### Exercise description:
Render the lines of the data as a numbered list, from the line holding "### Case Study: Mega-Pik International 🎬" through the line holding "- Genre classification", inclusive. Leave out any blank lines.

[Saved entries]
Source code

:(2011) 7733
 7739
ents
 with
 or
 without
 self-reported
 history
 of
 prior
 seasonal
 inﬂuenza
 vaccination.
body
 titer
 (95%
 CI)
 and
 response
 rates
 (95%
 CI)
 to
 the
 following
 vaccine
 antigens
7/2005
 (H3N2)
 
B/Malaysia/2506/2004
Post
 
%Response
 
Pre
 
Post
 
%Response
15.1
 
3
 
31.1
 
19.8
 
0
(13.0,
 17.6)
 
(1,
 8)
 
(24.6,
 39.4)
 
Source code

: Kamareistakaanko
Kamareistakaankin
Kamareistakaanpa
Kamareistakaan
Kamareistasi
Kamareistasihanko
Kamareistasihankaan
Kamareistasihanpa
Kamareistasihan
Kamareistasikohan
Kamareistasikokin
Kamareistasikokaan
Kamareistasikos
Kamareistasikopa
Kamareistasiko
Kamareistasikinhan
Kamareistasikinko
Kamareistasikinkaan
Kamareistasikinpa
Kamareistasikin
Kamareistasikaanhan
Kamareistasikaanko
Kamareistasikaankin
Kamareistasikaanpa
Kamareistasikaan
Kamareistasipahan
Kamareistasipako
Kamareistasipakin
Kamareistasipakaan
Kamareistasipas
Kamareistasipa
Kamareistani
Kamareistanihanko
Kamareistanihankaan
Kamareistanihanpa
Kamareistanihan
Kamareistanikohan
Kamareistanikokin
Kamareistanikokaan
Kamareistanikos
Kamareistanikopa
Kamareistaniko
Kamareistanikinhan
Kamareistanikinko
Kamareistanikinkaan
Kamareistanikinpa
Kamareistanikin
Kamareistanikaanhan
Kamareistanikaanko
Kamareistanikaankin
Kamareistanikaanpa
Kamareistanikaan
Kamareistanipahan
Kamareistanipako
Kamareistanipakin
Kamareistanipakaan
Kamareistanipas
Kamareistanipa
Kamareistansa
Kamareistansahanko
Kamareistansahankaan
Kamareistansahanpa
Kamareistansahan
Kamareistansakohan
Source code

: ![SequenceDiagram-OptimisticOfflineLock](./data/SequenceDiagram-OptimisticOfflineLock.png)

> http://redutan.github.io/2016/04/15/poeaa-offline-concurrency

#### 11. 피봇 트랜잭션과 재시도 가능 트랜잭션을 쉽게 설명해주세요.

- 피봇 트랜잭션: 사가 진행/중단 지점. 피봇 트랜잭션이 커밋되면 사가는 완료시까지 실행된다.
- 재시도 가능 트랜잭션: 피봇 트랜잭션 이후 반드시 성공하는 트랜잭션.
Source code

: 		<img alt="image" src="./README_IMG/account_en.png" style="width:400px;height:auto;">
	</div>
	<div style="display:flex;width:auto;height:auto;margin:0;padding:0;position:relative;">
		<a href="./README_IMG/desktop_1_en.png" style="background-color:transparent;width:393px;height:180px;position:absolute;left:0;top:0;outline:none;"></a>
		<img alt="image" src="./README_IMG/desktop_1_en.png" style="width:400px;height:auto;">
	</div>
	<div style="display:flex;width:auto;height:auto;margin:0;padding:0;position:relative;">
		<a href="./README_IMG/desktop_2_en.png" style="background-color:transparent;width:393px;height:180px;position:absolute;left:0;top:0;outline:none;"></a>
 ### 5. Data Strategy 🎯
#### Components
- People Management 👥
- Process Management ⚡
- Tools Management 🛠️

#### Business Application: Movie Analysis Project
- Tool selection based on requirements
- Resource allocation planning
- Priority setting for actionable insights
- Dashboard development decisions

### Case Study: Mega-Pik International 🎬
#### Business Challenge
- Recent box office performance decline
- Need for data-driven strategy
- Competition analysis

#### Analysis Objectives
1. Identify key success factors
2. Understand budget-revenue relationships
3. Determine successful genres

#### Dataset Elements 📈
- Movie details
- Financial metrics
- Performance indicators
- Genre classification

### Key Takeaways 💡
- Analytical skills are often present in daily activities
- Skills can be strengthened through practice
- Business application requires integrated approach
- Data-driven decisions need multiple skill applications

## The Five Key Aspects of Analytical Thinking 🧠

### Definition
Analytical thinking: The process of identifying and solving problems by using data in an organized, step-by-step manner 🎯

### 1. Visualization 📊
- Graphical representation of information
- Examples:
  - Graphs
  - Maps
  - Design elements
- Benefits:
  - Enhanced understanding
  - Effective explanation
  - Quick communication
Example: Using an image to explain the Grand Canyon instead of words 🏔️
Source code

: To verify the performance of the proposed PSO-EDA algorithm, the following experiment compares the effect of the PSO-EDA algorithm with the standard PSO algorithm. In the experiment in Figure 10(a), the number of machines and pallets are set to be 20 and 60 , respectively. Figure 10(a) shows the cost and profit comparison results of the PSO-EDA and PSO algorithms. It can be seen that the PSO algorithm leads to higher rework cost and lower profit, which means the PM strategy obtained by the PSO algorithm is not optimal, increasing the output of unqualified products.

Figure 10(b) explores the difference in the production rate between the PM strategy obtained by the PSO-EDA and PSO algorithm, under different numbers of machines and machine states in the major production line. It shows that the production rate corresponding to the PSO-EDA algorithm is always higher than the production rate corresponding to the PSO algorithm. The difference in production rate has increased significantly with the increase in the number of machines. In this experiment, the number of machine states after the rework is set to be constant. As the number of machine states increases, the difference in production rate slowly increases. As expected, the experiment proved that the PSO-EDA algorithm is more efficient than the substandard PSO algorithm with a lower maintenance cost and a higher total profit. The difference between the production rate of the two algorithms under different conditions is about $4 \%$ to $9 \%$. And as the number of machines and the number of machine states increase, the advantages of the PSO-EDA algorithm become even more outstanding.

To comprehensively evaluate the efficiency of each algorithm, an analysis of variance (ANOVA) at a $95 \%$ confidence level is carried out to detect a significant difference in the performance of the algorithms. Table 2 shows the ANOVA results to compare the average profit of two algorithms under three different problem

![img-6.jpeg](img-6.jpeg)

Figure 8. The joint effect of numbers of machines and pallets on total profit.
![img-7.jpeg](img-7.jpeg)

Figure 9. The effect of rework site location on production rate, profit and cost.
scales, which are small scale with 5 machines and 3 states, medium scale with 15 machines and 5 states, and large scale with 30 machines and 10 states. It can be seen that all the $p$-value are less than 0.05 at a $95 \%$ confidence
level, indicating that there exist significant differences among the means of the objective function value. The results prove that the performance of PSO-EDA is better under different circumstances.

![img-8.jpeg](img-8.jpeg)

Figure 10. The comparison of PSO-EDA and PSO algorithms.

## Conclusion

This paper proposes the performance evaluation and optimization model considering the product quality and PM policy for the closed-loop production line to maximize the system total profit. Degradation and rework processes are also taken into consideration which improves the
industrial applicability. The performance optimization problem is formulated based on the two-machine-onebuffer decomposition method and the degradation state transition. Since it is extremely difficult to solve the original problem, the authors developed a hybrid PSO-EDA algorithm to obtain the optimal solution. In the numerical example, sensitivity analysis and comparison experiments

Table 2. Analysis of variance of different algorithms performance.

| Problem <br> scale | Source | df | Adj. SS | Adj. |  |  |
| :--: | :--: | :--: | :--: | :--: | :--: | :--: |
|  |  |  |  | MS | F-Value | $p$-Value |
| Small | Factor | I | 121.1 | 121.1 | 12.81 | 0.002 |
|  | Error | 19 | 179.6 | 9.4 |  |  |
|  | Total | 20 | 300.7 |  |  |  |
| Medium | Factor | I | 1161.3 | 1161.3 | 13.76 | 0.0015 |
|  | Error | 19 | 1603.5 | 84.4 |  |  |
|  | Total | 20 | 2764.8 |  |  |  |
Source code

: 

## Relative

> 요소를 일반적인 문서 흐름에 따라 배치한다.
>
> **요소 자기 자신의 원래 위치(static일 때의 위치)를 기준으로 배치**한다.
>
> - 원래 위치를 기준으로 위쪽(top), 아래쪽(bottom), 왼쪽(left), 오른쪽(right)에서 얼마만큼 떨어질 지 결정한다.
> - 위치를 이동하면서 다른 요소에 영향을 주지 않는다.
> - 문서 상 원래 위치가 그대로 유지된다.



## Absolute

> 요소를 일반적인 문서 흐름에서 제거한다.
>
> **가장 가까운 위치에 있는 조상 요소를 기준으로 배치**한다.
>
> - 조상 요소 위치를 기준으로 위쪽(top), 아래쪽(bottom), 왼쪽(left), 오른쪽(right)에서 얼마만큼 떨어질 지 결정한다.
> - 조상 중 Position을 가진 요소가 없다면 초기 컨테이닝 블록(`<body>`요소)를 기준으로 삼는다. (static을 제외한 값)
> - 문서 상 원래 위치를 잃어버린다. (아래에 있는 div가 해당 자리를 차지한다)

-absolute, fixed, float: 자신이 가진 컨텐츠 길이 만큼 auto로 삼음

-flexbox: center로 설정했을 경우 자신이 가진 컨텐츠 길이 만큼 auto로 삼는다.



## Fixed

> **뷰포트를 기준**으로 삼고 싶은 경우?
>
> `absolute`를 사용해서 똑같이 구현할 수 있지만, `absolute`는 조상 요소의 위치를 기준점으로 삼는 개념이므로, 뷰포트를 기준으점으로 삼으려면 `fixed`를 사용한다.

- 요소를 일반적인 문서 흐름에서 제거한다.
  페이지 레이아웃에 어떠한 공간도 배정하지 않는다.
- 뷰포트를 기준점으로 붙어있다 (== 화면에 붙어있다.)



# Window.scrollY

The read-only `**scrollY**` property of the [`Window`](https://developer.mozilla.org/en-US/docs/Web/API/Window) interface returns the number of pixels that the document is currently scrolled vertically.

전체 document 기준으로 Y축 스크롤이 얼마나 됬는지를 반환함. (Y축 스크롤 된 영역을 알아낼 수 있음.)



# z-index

### Exercise solution:
1. ### Case Study: Mega-Pik International 🎬
2. #### Business Challenge
3. - Recent box office performance decline
4. - Need for data-driven strategy
5. - Competition analysis
6. #### Analysis Objectives
7. 1. Identify key success factors
8. 2. Understand budget-revenue relationships
9. 3. Determine successful genres
10. #### Dataset Elements 📈
11. - Movie details
12. - Financial metrics
13. - Performance indicators
14. - Genre classification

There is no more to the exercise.